Seorang pria Plymouth ditangkap pada hari Rabu karena dicurigai menguntit wanita secara on-line, terlibat dalam kampanye yang mencakup memposting dan mengubah informasi pribadi secara digital, kata kantor Penjabat Jaksa AS Joshua Levy, foto-foto tersebut, dan menggunakan chatbot bertenaga AI untuk menyamar sebagai manusia.
James Florence Jr., 36, didakwa pidana dengan satu tuduhan cyberstalking, kata kantor Levy dalam sebuah pernyataan. Florence akan menjalani sidang berikutnya pada 16 September setelah sidang pertamanya di pengadilan federal di Boston.
Kantor Levy mengatakan bahwa sejak tahun 2017 hingga tanggal penangkapannya, Florence membuat beberapa akun media sosial dan alamat electronic mail untuk melecehkan dan mengancam korban secara anonim. Florence bertemu pria ini melalui seorang teman dan menghadiri pesta di kampung halamannya antara tahun 2015 dan 2017.

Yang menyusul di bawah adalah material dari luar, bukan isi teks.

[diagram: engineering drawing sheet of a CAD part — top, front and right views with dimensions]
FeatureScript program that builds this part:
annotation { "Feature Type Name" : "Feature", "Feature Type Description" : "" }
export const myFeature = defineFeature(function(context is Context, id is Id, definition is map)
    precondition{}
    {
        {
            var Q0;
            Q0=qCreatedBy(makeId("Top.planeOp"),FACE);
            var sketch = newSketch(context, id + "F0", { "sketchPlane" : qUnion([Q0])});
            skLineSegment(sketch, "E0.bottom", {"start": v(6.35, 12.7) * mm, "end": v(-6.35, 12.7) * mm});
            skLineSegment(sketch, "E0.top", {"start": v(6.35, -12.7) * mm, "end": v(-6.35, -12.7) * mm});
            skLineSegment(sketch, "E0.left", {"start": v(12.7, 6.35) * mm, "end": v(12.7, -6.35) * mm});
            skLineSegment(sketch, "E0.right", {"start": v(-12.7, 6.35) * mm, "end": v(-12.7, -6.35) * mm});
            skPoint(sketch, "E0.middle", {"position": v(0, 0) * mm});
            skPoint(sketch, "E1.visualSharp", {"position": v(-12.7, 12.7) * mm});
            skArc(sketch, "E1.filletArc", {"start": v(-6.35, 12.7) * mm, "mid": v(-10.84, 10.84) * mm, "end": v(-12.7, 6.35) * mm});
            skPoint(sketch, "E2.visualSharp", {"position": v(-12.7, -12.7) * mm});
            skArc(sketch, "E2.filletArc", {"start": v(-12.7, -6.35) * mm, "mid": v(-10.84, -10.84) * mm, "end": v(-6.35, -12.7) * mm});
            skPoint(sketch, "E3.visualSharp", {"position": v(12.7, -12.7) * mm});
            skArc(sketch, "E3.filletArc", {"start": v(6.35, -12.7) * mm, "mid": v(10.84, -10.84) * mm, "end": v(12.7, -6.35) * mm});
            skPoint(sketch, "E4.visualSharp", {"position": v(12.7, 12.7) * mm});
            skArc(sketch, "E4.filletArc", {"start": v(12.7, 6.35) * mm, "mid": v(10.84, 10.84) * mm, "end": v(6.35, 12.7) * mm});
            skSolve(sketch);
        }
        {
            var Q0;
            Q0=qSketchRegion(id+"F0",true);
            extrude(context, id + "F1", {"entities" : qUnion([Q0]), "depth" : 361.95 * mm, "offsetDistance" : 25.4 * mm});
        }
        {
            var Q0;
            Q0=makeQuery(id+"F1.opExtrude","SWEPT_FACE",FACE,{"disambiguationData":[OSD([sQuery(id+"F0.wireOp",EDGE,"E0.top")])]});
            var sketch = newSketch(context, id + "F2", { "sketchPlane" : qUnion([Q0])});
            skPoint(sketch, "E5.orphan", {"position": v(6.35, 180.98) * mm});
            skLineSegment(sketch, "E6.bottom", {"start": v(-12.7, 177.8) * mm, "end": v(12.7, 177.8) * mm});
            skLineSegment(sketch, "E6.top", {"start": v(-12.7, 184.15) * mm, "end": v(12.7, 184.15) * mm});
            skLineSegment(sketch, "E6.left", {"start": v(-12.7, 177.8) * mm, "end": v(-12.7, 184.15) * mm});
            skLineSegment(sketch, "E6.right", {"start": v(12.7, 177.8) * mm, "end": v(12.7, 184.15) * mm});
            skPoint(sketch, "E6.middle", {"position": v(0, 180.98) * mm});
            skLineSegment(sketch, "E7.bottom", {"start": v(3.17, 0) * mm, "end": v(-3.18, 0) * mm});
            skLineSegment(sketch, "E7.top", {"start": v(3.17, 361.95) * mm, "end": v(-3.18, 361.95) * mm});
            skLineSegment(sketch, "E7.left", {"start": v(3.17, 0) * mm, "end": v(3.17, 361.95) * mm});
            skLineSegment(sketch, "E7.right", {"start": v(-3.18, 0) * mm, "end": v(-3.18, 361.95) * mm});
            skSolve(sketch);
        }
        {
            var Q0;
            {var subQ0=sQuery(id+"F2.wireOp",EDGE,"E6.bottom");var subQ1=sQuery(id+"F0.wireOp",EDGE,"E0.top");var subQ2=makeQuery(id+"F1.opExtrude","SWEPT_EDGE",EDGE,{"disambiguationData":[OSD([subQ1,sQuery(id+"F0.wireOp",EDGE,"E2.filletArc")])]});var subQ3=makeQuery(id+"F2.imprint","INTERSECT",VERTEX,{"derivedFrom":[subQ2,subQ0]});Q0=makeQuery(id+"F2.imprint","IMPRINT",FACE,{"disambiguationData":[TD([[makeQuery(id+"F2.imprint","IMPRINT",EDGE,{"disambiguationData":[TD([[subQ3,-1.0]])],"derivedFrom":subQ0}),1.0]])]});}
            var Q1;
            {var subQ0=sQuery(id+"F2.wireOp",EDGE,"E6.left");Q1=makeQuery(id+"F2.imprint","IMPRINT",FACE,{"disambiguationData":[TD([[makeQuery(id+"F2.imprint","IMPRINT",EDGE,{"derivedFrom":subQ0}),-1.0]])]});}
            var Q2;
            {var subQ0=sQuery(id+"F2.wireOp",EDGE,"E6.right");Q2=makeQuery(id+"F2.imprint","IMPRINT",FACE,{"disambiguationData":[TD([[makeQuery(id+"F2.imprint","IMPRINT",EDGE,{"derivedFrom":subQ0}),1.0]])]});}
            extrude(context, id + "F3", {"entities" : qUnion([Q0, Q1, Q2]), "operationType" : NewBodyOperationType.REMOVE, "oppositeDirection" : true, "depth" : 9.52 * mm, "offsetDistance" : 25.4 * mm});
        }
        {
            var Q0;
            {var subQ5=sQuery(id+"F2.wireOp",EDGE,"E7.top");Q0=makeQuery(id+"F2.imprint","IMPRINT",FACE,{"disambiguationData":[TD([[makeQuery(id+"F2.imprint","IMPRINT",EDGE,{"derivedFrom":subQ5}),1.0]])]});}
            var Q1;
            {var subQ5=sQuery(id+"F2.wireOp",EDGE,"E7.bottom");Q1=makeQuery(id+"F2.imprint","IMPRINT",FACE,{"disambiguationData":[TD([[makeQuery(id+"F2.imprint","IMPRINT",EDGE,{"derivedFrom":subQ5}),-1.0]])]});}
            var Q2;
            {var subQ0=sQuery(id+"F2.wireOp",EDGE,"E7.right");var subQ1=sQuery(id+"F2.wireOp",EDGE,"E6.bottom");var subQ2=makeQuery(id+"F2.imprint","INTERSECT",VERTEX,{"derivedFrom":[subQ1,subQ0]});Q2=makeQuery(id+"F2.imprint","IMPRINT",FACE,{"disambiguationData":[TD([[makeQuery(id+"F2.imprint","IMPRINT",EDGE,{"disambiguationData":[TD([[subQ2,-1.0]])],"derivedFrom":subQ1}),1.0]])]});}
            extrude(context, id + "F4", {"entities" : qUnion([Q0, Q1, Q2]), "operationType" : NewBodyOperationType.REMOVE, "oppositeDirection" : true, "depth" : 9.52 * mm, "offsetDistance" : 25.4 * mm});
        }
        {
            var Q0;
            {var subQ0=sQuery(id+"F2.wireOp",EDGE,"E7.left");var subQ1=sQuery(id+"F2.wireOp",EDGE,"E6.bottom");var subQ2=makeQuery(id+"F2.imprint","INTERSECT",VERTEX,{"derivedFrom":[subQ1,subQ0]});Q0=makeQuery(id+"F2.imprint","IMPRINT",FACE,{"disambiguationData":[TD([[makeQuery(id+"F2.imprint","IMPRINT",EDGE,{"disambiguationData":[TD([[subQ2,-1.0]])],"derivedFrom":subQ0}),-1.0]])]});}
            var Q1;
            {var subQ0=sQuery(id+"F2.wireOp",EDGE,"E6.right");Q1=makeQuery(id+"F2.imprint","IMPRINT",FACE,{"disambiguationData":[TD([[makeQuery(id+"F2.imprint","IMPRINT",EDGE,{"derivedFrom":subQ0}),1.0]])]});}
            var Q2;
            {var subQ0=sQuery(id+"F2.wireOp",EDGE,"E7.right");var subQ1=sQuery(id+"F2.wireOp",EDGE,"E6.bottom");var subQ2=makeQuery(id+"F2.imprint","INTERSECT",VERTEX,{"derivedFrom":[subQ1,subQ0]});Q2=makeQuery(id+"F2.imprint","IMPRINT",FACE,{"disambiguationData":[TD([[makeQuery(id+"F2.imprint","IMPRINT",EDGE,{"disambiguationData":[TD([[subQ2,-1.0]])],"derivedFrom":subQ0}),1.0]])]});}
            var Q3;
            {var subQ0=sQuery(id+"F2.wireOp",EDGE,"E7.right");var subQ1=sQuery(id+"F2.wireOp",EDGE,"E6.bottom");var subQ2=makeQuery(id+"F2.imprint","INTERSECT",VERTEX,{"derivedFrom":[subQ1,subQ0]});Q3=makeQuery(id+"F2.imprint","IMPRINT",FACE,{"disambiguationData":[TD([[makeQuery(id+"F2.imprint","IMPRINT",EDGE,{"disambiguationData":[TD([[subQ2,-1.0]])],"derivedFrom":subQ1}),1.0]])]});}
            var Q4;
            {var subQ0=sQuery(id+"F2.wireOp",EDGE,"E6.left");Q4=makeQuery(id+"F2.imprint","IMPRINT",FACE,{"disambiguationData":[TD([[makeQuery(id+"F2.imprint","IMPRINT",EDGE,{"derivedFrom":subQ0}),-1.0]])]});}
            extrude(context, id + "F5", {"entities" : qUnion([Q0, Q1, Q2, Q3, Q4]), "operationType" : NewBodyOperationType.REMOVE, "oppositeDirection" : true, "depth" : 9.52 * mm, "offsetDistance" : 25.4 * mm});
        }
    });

Kemudian pada tahun 2017, dia menggunakan akun media sosial anonim untuk memposting foto korban di beberapa situs berbeda, termasuk foto korban dalam pakaian dalam yang diambil di kampung halamannya, kata kantor Levy. Gambar tersebut telah diubah secara digital untuk menampilkan karakter telanjang atau setengah telanjang.
Florence “memposting informasi identitas pribadi korban di akun-akun ini dan berbagai situs internet, termasuk alamat electronic mail pribadinya, alamat rumah, informasi kontak profesional, kata sandi akun, dan bahkan daftar warna rambut sebelumnya ke 'Doxed' her,'” pernyataan itu membaca.
Selain itu, kantor Levy mengatakan Florence membangun beberapa chatbots yang didukung oleh kecerdasan buatan yang menggunakan informasi tersebut untuk meniru percakapan manusia dan berinteraksi dengan pengguna platform tersebut yang tidak dikenal melalui teks atau suara.
Korban kemudian menerima pesan-pesan ancaman dari media sosial dan akun electronic mail yang dibuat oleh Florence, serta “pesan-pesan pelecehan dan pemerasan… dari pesan-pesan yang dikirimkan kepada korban sebagai tanggapan terhadap postingan Florence yang menyemangati korban,” kata pengguna dalam pernyataan itu. .
Dia akan mengejeknya karena membuat akun atas namanya, menggunakan kemiripannya, dengan tag seperti “Ambillah, eksposur Anda adalah pelacur permanen” dan “Nikmati eksposur Anda, pelacur nakal.” Anda milik Web,” bunyi pernyataan itu.
Kantor Levy mengatakan Florence memposting kolase foto tersebut ke situs women.expose, yang mendorong pengguna untuk mempostingnya di tempat lain.
Pernyataan itu juga mengatakan nama, gambar, dan informasi pribadi lainnya milik wanita tersebut dibagikan di setidaknya 13 situs internet, dan 27 akun unik digunakan untuk melecehkan, menyamar sebagai dirinya, dan menyebabkan tekanan emosional yang parah. Hingga Agustus 2024, dia telah menerima setidaknya 60 pesan teks, electronic mail, atau panggilan telepon dari pengirim tak dikenal, yang berisi gambar dan pesan yang diposting oleh korban secara on-line.
“Tindakan yang dituduhkan para terdakwa membuka jendela mengerikan terhadap bahaya pelecehan on-line dan cyberstalking di period digital,” kata Levy dalam sebuah pernyataan. “Teknologi canggih selama bertahun-tahun telah digunakan untuk memanipulasi, menyiksa dan mempermalukan seseorang di depan umum hanya tercela, namun merupakan perilaku kriminal yang tidak seorang pun seharusnya harus menanggung jenis pelecehan tanpa henti dan penderitaan psikologis yang menghancurkan seperti yang kami katakan bahwa korban ini dengan berani menanggungnya.
Tuduhan pelacakan melalui sarana elektronik dapat diancam dengan hukuman maksimal lima tahun penjara, tiga tahun pembebasan dengan pengawasan, dan denda $250.000.